**MATERIAL FOR THIS TASK**
* * * * * * *

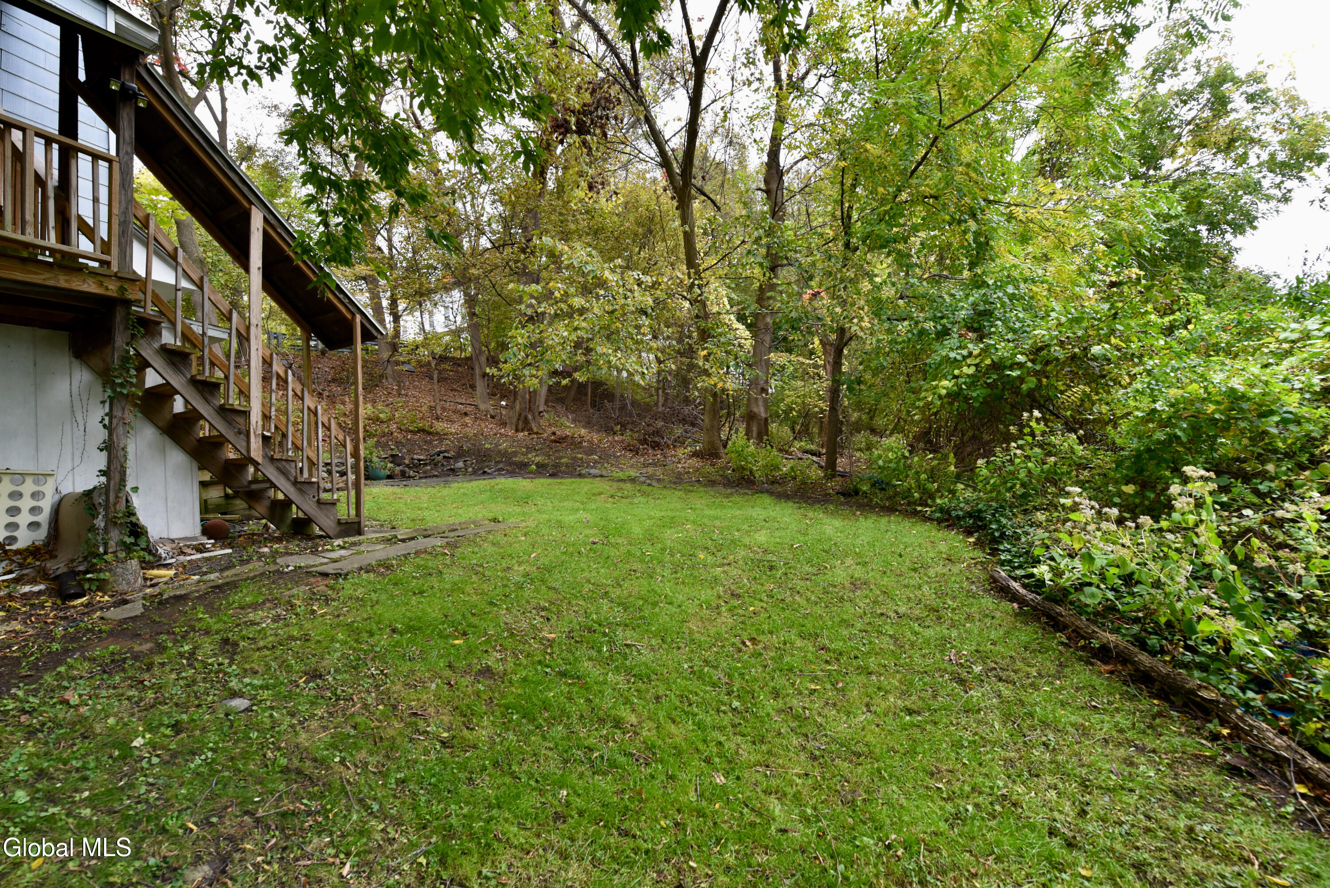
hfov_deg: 104.2
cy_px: 444
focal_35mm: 14
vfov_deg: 81.3
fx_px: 517
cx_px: 665
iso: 800
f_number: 6.3
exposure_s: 1/160
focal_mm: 14
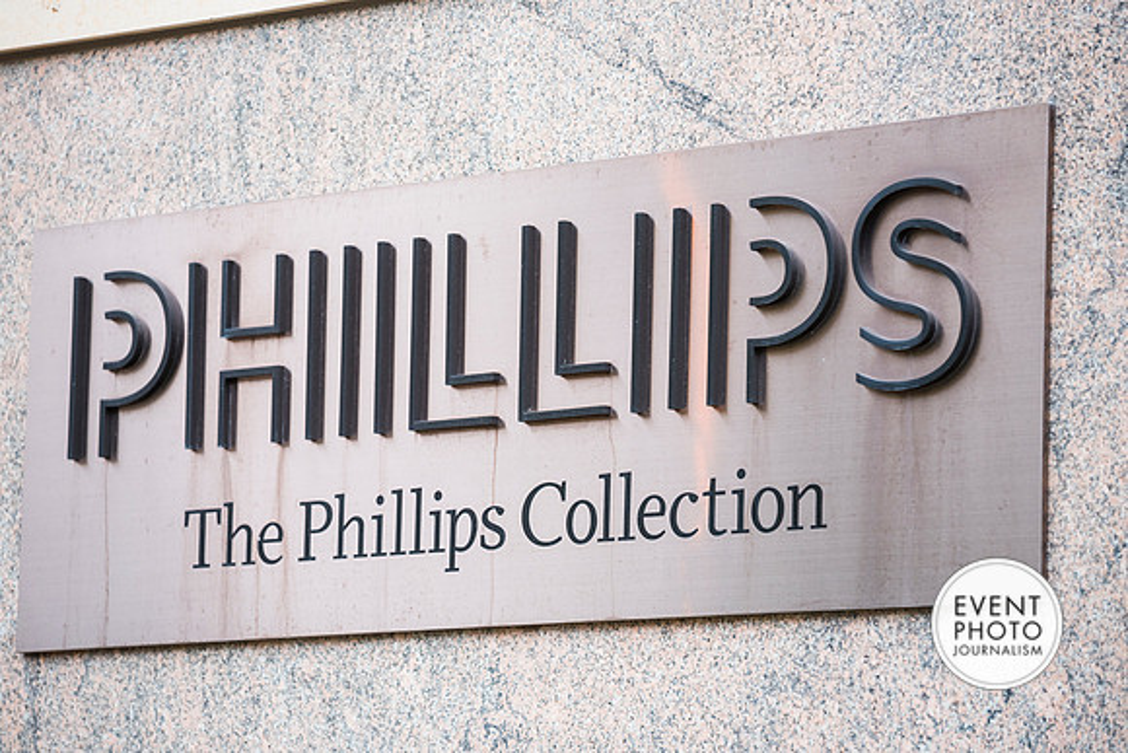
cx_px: 576
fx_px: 5525
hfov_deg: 11.7
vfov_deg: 7.8
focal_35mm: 176
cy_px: 378
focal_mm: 170
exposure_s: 1/60
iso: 800
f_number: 3.5
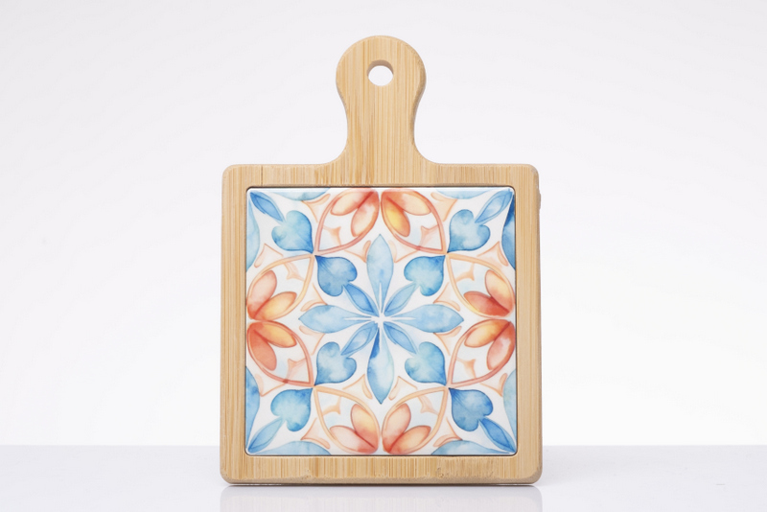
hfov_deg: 19.8
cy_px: 257
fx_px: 2202
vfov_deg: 13.3
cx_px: 359
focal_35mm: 103
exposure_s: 1/125
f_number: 8
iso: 125
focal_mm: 60.8
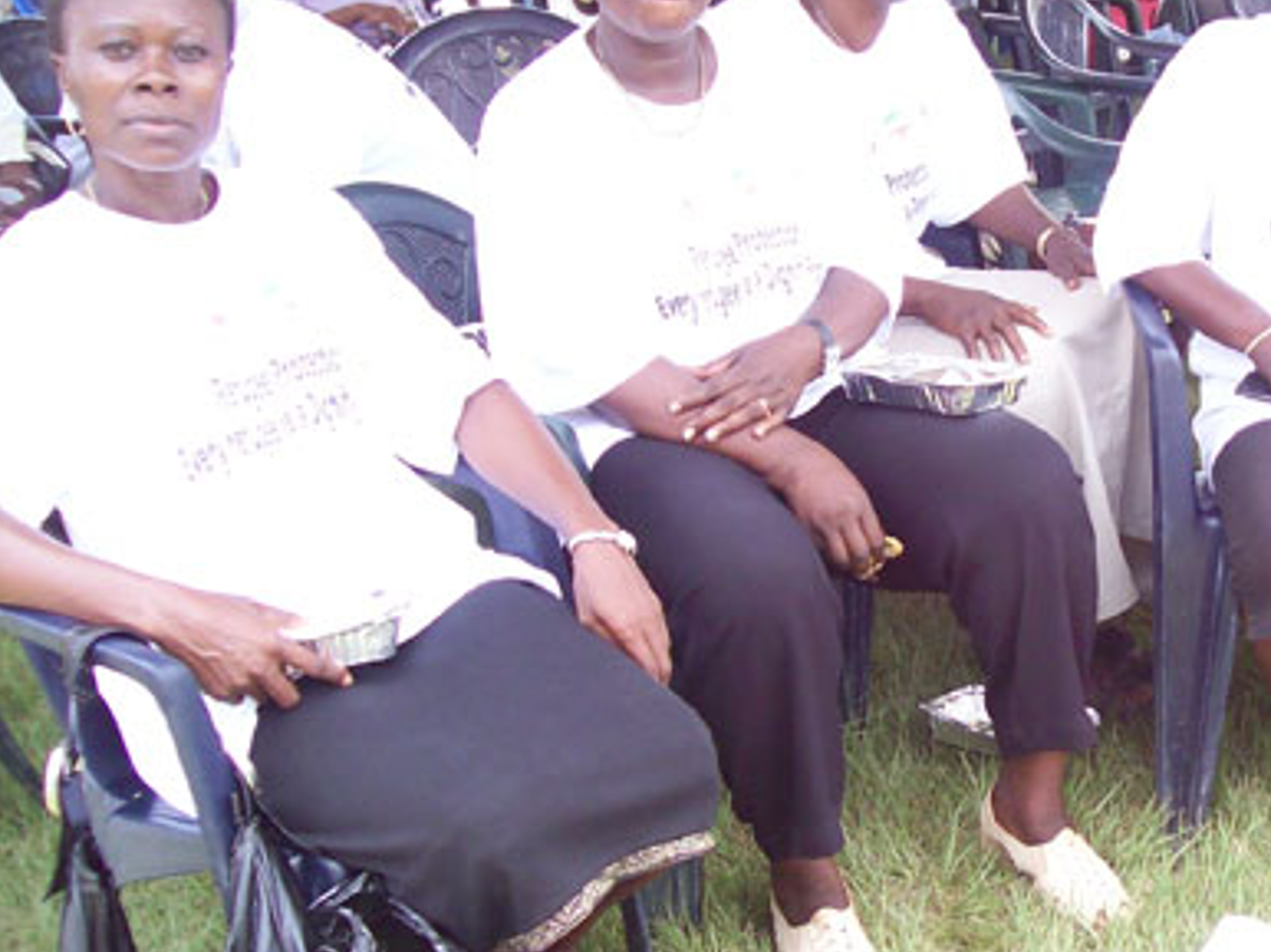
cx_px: 981
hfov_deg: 33.6
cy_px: 488
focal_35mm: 56
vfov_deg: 26.1
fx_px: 2055
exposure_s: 1/118
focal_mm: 6
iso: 80
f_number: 2.7
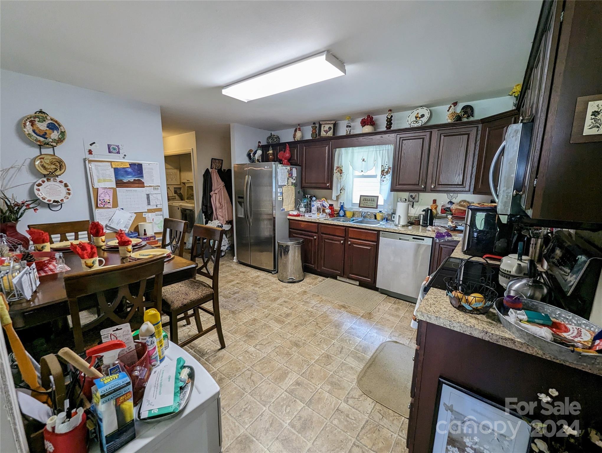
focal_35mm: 13
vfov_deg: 90.1
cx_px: 301
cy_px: 226
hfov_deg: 106.1
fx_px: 226
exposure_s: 1/29.7
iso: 124
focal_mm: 1.95
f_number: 2.2
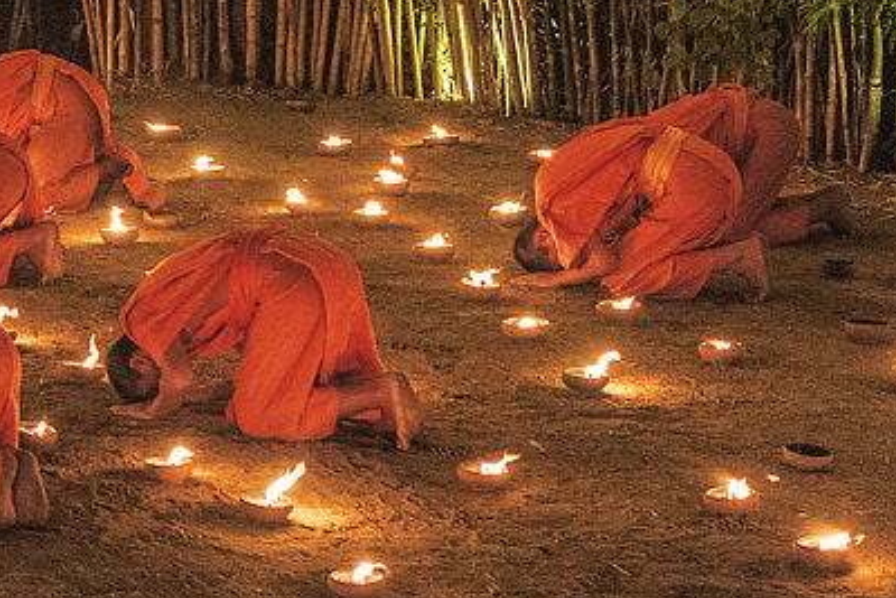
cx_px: -596
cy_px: -188
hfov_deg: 10.2
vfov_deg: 7.1
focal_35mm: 192
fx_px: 4780
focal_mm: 48
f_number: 4
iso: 1600
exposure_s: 1/60
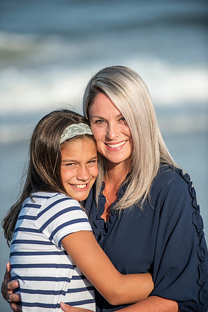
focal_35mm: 200
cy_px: 156
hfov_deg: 6.9
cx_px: 104
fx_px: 1733
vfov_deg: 10.3
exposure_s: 1/3200
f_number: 3.5
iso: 250
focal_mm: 200
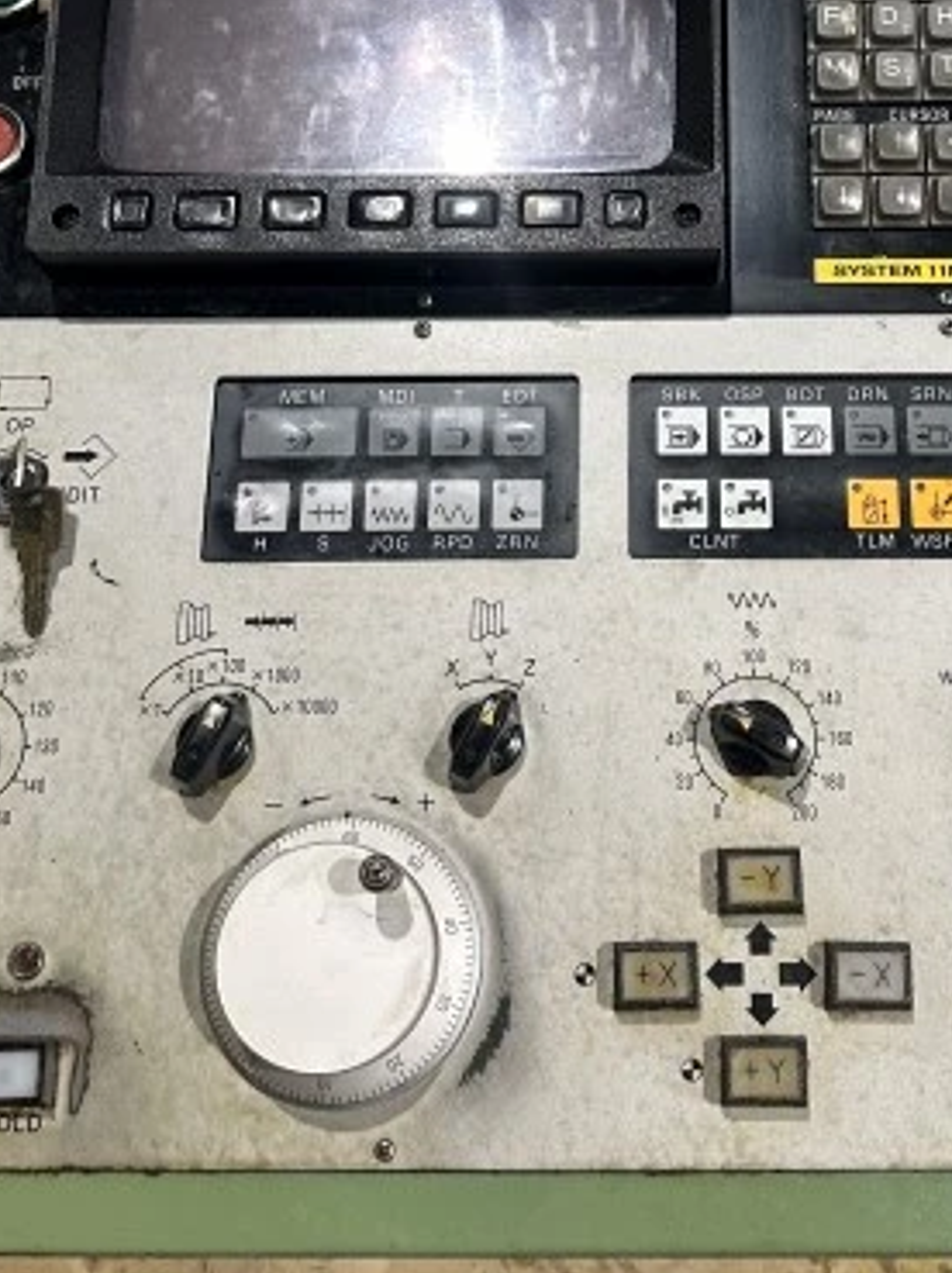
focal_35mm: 50
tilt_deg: -69.1
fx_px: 1837
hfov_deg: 28.9
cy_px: 310
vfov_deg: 37.2
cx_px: 638
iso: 160
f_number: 1.78
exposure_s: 1/60
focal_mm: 6.86
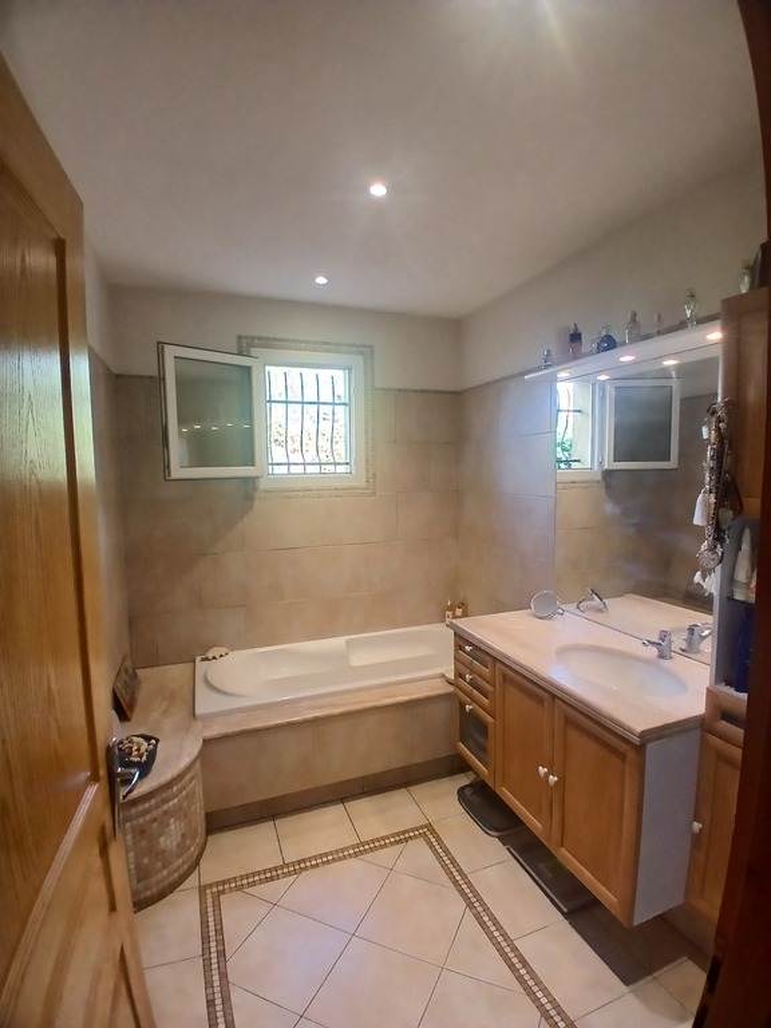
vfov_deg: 91.0
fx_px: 505
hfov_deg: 74.7
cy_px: 514
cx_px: 386
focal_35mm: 17
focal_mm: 1.4
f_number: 2.2
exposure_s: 1/33
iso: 100
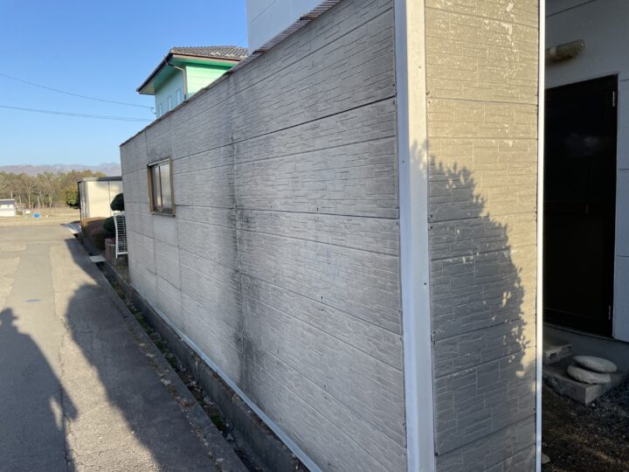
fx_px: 472
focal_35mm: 26
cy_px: 236
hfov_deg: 67.3
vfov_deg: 53.1
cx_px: 314
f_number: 1.6
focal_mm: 4.2
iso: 32
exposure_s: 1/895
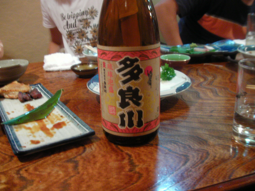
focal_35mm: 38
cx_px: 128
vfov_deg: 37.7
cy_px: 96
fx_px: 280
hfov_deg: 49.0
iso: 200
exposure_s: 1/2.7
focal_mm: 6.3
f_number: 3.5
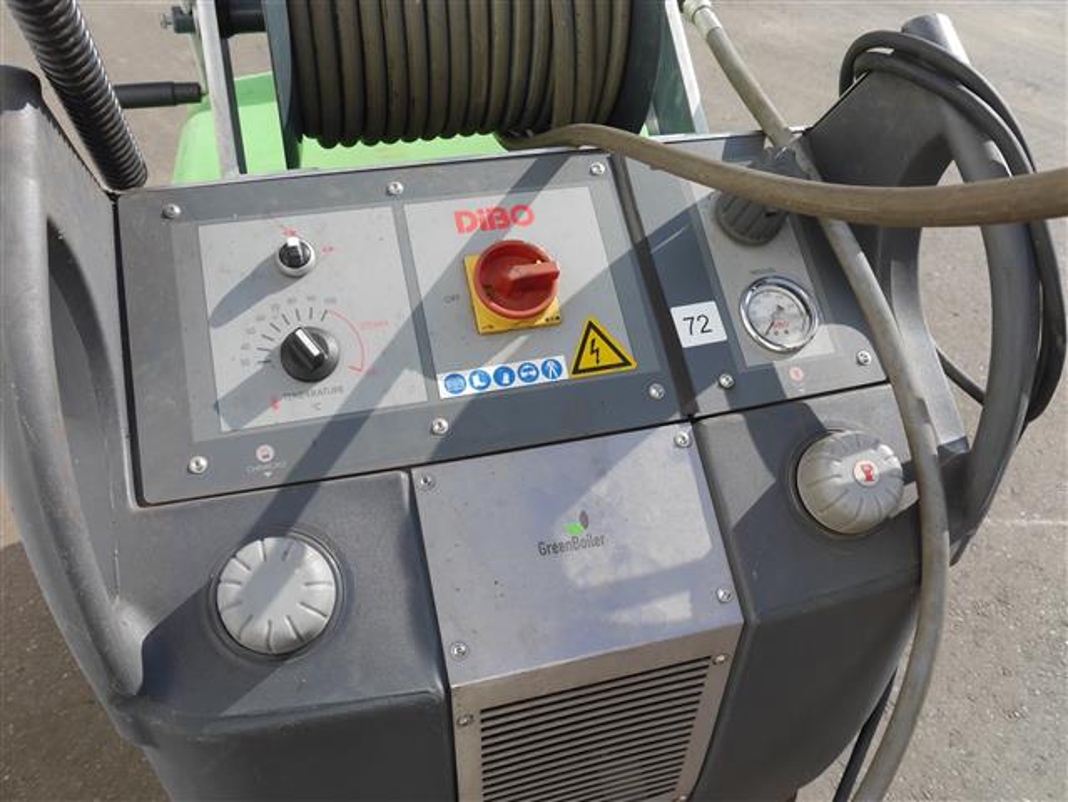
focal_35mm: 30
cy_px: 401
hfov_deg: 59.9
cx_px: 534
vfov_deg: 46.8
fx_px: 926
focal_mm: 15
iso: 160
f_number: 6.3
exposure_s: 1/400
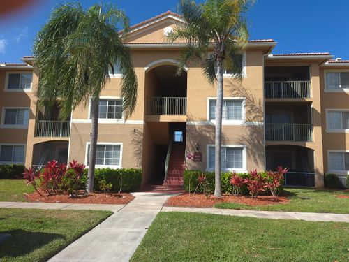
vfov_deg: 58.9
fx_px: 232
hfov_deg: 73.9
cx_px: 174
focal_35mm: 23
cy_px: 131
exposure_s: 1/1616
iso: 50
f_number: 1.8
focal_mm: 5.4
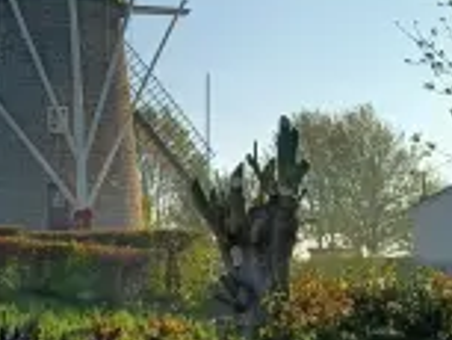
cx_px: 61
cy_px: 30
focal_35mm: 87
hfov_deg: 22.0
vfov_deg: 16.7
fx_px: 1137
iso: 32
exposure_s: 1/571
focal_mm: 4.6
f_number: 1.8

* * * * * * *

**TASK DETAILS**
Exclude the images, then output the data above word for word.

**YOUR SOLUTION**
hfov_deg: 104.2
cy_px: 444
focal_35mm: 14
vfov_deg: 81.3
fx_px: 517
cx_px: 665
iso: 800
f_number: 6.3
exposure_s: 1/160
focal_mm: 14
cx_px: 576
fx_px: 5525
hfov_deg: 11.7
vfov_deg: 7.8
focal_35mm: 176
cy_px: 378
focal_mm: 170
exposure_s: 1/60
iso: 800
f_number: 3.5
hfov_deg: 19.8
cy_px: 257
fx_px: 2202
vfov_deg: 13.3
cx_px: 359
focal_35mm: 103
exposure_s: 1/125
f_number: 8
iso: 125
focal_mm: 60.8
cx_px: 981
hfov_deg: 33.6
cy_px: 488
focal_35mm: 56
vfov_deg: 26.1
fx_px: 2055
exposure_s: 1/118
focal_mm: 6
iso: 80
f_number: 2.7
focal_35mm: 13
vfov_deg: 90.1
cx_px: 301
cy_px: 226
hfov_deg: 106.1
fx_px: 226
exposure_s: 1/29.7
iso: 124
focal_mm: 1.95
f_number: 2.2
cx_px: -596
cy_px: -188
hfov_deg: 10.2
vfov_deg: 7.1
focal_35mm: 192
fx_px: 4780
focal_mm: 48
f_number: 4
iso: 1600
exposure_s: 1/60
focal_35mm: 200
cy_px: 156
hfov_deg: 6.9
cx_px: 104
fx_px: 1733
vfov_deg: 10.3
exposure_s: 1/3200
f_number: 3.5
iso: 250
focal_mm: 200
focal_35mm: 50
tilt_deg: -69.1
fx_px: 1837
hfov_deg: 28.9
cy_px: 310
vfov_deg: 37.2
cx_px: 638
iso: 160
f_number: 1.78
exposure_s: 1/60
focal_mm: 6.86
vfov_deg: 91.0
fx_px: 505
hfov_deg: 74.7
cy_px: 514
cx_px: 386
focal_35mm: 17
focal_mm: 1.4
f_number: 2.2
exposure_s: 1/33
iso: 100
fx_px: 472
focal_35mm: 26
cy_px: 236
hfov_deg: 67.3
vfov_deg: 53.1
cx_px: 314
f_number: 1.6
focal_mm: 4.2
iso: 32
exposure_s: 1/895
focal_35mm: 38
cx_px: 128
vfov_deg: 37.7
cy_px: 96
fx_px: 280
hfov_deg: 49.0
iso: 200
exposure_s: 1/2.7
focal_mm: 6.3
f_number: 3.5
focal_35mm: 30
cy_px: 401
hfov_deg: 59.9
cx_px: 534
vfov_deg: 46.8
fx_px: 926
focal_mm: 15
iso: 160
f_number: 6.3
exposure_s: 1/400
vfov_deg: 58.9
fx_px: 232
hfov_deg: 73.9
cx_px: 174
focal_35mm: 23
cy_px: 131
exposure_s: 1/1616
iso: 50
f_number: 1.8
focal_mm: 5.4
cx_px: 61
cy_px: 30
focal_35mm: 87
hfov_deg: 22.0
vfov_deg: 16.7
fx_px: 1137
iso: 32
exposure_s: 1/571
focal_mm: 4.6
f_number: 1.8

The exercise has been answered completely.